**Texto proporcionado**
##########

Lunes 2 de diciembre de 1991 

 

Señor Embajador:

Me complace darle la bienvenida al Vaticano y aceptar las Cartas con las que el Gobernador General de Australia lo acredita como Embajador Extraordinario y Plenipotenciario ante la Santa Sede. Aprovecho esta ocasión para renovar la expresión de mi respeto y de mi profundo afecto hacia el pueblo australiano. Le ruego transmita al Gobernador General, al Primer Ministro y a todos sus compatriotas mis mejores deseos de paz y prosperidad para su País.

Su presencia hoy me trae a la memoria mi visita pastoral a su nación en 1986. Recuerdo con profundo agradecimiento la cordial bienvenida que me dispensaron cuando, como «amigo de todos los australianos», fui «para dar testimonio de la grandeza de vuestra misión y de vuestra inmensa capacidad para el bien» (Saludo en el aeropuerto de Fairbairn, 24 de noviembre de 1986, n. 1 y 4). Tengo la esperanza de que su servicio como representante de su País robustezca los lazos de amistad y cooperación que han caracterizado las relaciones entre Australia y la Santa Sede antes y después del primer intercambio de representaciones diplomáticas, de manera que con la mutua colaboración de la Iglesia y la sociedad civil se alcance el objetivo propio de cada una.

##########

**Datos proporcionados**
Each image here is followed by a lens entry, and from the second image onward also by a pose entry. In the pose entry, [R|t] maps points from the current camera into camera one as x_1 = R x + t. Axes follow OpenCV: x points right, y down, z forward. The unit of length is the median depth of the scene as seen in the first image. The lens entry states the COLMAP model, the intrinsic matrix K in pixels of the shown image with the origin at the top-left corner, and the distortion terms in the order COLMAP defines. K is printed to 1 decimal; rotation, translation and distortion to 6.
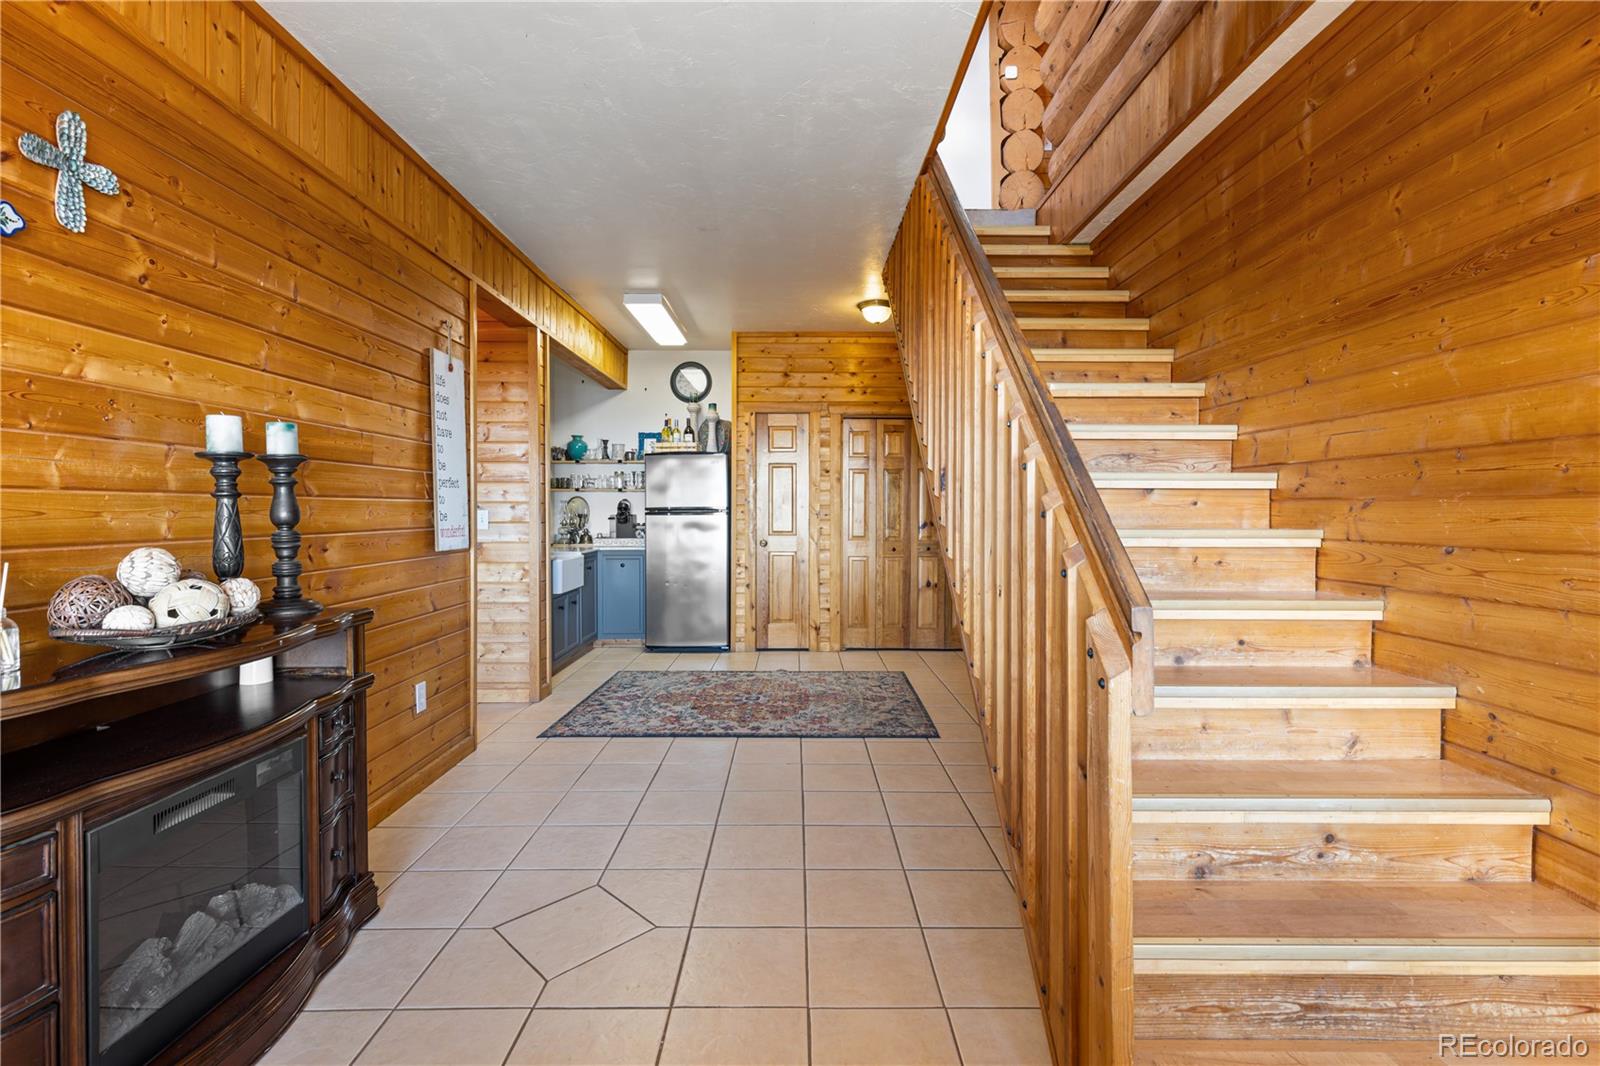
lens RADIAL K [[724.2, 0, 798.0], [0, 724.2, 512.7], [0, 0, 1]] dist [0.004056, 0.000848]
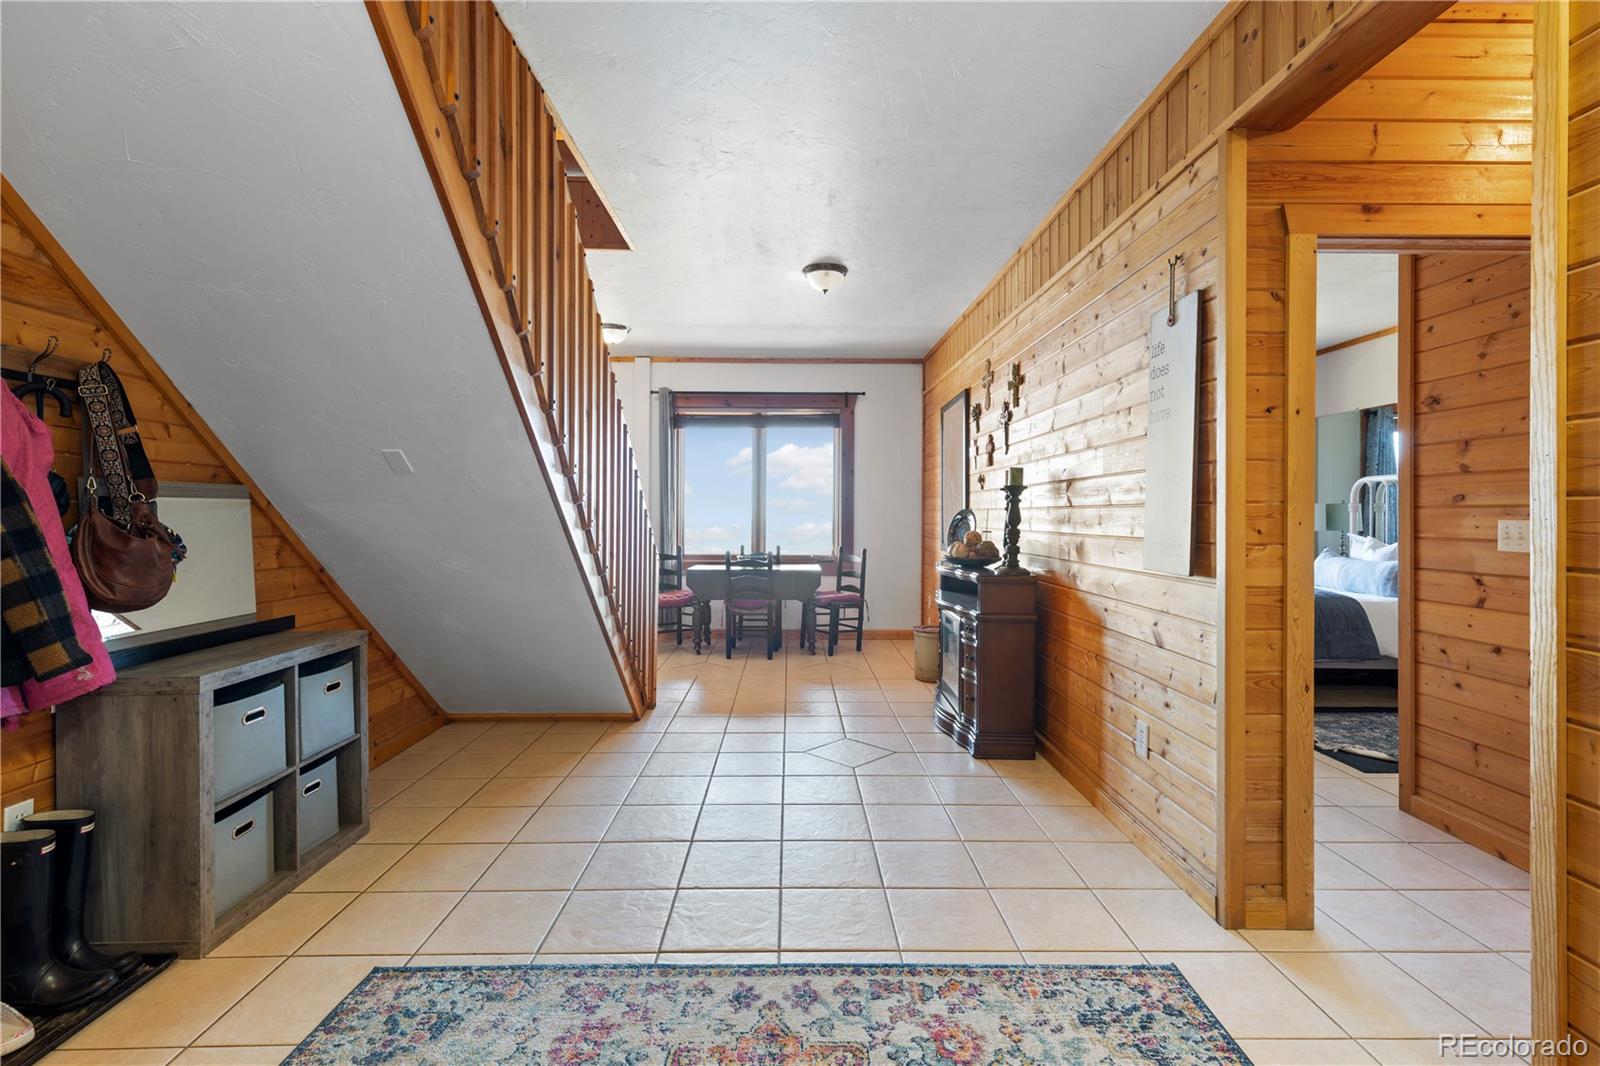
lens RADIAL K [[724.2, 0, 800.7], [0, 724.2, 523.1], [0, 0, 1]] dist [0.004056, 0.000848]
pose [[-0.999943, -0.005955, -0.008822, -0.095190], [-0.006092, 0.999861, 0.015533, -0.006236], [0.008728, 0.015586, -0.999840, 1.560155]]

##########

**Objetivo de la tarea**
Prolonga el discurso de bienvenida al embajador de Australia ante la Santa Sede a partir de la última oración que aparece.

**Respuesta final**
Es bien conocido el esfuerzo del pueblo australiano y de su Gobierno por preservar y fortalecer el orden social, respetando y garantizando los derechos humanos, entre los cuales, el derecho a la libertad religiosa es uno de los más fundamentales (cf. Dignitatis humanae, 2, y Mensaje para la Jornada mundial de la Paz, 1 de enero de 1991). Las experiencias amargas de los primeros colonos de su País han hecho que sus ciudadanos aprecien más profundamente esos bienes humanos inalienables. Esta atmósfera de libertad ordenada ha creado un ámbito favorable en el que la Iglesia Católica ha podido realizar con la debida libertad la misión que le confió su divino Fundador.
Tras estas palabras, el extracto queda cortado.